“So, I got this watch for Hanukkah,” one of my students explained, showing her watch.
Another student asked, “So you get eight gifts?”
“No, we get gifts for eight days.”
“Right, one gift a day?”
“No,” she said, “sometimes one, sometimes five, maybe three, it depends.”
“You get to open gifts for eight days?” he roared. He looked at me, “Ms, you’ve gotta tell my mom I want to be Jewish!”
“I leave all religious conversations to you and your parents,” I said.
“But she thinks you’re a good teacher, she’ll listen to you.”
“Ms, are you Christian?”
“Are you Jewish?”
The student looked a bit confused. “Korean?”
She nodded and walked away. I wondered why she didn’t ask if I was Muslim, but maybe she figured three guesses was enough.
Ahh, the wintertime. The time of the year when schools try to navigate various holidays respectfully.
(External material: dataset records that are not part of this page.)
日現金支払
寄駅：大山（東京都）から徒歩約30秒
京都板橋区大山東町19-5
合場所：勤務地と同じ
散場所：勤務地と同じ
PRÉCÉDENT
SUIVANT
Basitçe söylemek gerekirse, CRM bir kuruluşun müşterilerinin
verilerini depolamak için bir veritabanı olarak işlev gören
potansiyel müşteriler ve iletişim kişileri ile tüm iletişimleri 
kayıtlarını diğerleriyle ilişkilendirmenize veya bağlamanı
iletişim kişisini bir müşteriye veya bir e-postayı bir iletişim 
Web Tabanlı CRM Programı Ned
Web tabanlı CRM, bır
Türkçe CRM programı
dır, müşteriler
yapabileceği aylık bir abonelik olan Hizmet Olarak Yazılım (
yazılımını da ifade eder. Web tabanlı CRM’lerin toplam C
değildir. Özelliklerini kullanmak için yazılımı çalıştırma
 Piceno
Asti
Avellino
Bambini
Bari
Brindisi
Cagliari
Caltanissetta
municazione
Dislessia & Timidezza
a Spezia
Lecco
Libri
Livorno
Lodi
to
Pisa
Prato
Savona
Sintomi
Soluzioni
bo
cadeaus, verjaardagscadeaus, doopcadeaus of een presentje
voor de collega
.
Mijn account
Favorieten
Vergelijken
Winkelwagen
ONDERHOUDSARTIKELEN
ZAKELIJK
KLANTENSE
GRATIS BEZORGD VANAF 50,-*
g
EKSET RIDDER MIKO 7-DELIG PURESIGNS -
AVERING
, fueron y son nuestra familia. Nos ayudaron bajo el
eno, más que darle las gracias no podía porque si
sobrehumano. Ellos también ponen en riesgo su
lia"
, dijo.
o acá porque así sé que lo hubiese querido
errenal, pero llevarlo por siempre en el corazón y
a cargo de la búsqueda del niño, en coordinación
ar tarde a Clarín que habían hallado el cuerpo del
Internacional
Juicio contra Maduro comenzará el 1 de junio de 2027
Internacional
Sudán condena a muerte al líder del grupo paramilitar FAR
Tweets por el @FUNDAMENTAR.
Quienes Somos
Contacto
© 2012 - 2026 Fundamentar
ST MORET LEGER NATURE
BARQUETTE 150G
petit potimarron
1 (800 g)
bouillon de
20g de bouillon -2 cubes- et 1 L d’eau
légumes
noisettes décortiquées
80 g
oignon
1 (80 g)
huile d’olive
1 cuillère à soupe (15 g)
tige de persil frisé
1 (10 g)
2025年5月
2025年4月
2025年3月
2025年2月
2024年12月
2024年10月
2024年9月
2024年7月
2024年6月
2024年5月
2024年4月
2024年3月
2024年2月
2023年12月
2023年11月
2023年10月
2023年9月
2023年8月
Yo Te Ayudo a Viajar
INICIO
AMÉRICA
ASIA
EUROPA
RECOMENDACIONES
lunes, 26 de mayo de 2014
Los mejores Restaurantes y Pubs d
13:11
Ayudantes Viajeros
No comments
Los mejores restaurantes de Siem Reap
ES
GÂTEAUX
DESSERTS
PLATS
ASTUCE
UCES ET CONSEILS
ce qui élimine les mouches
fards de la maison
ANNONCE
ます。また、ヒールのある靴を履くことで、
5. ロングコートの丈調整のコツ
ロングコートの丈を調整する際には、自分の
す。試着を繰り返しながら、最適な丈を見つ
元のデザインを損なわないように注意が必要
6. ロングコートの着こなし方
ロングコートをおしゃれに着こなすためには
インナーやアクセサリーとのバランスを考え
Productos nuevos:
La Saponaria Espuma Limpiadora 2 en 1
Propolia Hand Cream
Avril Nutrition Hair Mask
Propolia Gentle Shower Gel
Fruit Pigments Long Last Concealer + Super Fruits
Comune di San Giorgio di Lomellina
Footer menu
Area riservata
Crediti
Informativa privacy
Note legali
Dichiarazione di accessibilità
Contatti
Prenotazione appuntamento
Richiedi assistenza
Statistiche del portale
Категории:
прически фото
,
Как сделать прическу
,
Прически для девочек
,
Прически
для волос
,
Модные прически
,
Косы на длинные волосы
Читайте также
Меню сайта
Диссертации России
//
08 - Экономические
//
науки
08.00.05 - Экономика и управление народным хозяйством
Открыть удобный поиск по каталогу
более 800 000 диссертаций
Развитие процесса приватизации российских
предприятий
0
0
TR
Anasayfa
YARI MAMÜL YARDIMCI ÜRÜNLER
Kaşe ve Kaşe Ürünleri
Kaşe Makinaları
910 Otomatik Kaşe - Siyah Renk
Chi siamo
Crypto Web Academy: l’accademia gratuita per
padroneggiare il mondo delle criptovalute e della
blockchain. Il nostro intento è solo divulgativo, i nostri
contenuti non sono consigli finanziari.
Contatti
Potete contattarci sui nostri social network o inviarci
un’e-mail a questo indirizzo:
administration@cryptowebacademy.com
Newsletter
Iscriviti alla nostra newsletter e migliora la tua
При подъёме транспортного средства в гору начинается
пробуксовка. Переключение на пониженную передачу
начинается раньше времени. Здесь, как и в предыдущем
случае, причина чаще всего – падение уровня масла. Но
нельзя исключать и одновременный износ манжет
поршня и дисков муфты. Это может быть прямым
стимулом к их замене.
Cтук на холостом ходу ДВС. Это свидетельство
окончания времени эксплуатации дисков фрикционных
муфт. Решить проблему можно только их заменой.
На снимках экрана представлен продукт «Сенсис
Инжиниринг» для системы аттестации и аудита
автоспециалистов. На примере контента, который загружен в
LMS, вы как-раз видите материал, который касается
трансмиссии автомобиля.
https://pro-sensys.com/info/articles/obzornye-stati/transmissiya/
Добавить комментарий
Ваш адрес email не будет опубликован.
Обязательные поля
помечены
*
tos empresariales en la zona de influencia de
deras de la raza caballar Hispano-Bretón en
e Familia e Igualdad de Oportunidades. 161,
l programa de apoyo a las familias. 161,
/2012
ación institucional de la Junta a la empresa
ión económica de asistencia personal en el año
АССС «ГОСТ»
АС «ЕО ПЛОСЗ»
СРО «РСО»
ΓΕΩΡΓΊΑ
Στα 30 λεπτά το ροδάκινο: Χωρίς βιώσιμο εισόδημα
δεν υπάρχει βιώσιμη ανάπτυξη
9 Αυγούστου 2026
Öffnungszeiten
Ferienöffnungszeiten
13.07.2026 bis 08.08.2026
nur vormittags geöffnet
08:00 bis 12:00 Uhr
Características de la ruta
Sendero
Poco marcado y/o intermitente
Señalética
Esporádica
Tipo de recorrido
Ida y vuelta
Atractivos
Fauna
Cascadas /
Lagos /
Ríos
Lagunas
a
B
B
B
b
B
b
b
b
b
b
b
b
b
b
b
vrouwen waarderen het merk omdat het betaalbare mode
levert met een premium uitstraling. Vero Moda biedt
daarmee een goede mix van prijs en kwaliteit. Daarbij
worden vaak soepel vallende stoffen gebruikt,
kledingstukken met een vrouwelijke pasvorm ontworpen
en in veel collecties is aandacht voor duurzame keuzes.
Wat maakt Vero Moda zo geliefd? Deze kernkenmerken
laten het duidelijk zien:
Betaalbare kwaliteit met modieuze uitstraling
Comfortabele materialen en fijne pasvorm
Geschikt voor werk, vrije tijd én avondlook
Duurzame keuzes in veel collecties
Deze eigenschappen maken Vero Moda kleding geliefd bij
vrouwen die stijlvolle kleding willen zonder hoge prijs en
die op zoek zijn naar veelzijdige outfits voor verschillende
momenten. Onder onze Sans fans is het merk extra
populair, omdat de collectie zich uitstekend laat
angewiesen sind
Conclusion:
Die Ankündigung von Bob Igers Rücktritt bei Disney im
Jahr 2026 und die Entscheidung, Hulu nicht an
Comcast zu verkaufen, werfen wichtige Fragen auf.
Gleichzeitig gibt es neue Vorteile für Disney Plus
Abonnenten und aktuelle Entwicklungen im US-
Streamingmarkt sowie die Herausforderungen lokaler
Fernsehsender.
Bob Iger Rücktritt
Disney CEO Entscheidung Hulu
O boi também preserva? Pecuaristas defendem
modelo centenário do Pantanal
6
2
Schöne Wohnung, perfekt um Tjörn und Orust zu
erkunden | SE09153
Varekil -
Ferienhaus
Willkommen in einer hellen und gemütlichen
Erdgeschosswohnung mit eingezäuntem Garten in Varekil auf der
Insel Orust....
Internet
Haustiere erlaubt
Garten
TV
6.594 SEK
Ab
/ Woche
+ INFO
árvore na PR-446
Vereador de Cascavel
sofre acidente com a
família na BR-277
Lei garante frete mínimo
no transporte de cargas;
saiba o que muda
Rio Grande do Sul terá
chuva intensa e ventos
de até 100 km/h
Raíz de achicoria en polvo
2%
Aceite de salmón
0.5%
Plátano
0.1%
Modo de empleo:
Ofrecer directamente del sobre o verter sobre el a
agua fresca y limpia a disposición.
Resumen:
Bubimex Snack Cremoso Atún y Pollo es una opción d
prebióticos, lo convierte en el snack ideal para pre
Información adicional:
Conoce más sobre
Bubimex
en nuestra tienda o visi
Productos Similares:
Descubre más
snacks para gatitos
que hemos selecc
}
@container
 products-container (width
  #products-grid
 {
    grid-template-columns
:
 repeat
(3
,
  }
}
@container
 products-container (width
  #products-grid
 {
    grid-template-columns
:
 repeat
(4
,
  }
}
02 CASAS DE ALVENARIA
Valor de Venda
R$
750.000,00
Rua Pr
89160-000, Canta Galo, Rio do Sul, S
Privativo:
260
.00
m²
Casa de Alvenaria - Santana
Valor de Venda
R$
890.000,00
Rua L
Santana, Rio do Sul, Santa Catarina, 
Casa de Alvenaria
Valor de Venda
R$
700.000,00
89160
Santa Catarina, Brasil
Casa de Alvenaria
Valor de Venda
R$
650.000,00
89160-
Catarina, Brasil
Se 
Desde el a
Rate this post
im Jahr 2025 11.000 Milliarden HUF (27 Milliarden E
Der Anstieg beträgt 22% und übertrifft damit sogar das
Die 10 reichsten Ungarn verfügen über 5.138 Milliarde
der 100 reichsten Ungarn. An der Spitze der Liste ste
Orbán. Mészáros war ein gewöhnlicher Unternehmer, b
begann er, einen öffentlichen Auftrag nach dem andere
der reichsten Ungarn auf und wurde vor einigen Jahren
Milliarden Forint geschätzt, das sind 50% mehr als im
This is always an…odd time of year. Some teachers throw snowflakes and snowmen up on their walls. Others figure they can put Santa all over the place because it’s “secular.” Some think Santa’s OK, so long as they put an image of a menorah up. I really feel for the music department, although they always seem to manage it well.
Me? I avoid any mention at all of any holiday. In part, this is because religious holidays only very, very loosely relate to the curriculum, so I’m not required to teach anything about them. In part, this is because the students are already going winter stir-crazy and I am trying to keep them calm and tempered and any mention of anything related to presents is sure to excite them. (And to most of them at this age, holidays are about presents.)
Instead, I let the students lead me. I only stop the students if they start proclaiming that what they believe is the only thing anyone should ever believe. At the elementary level, this usually amounts to “each family celebrates different things. How would you feel if someone told you what your family thinks is wrong?”
Otherwise, if they want to make a Christmas card during their free time, I don’t stop them. Writing this time of year tends to be centered around gifts. If they want to talk about holidays and gifts, I listen with an open ear, nod, and comment. But I’m honest, too. I don’t celebrate Christmas. Or Hanukkah. Or, or, or…
I used to be really afraid of students finding out I wasn’t Christian. Somewhere along the way, I loosened up. (Perhaps it happened in Korea, where “Are you Christian?” is a fair opening question and families often practice multiple religions in one home.) I figure as long as I respect all of their religious practices, it’s OK. And most students have a sense of privacy and respect, so they don’t ask too many questions. And the fact is, I have had other non-religious students in the past, and they need someone to identify with, too. (And of course, I’ve had students who are Jehovah’s Witnesses, and thus are Christian, but don’t celebrate Christmas.)
One of the benefits of working in this area is that we have students who practice Christianity, Judaism, Islam, and Hinduism in my class. Heck, some of the students practice more than one of those religions.
I was still surprised, however, that “Korean” was a religion. I had to work hard not to burst out laughing at that.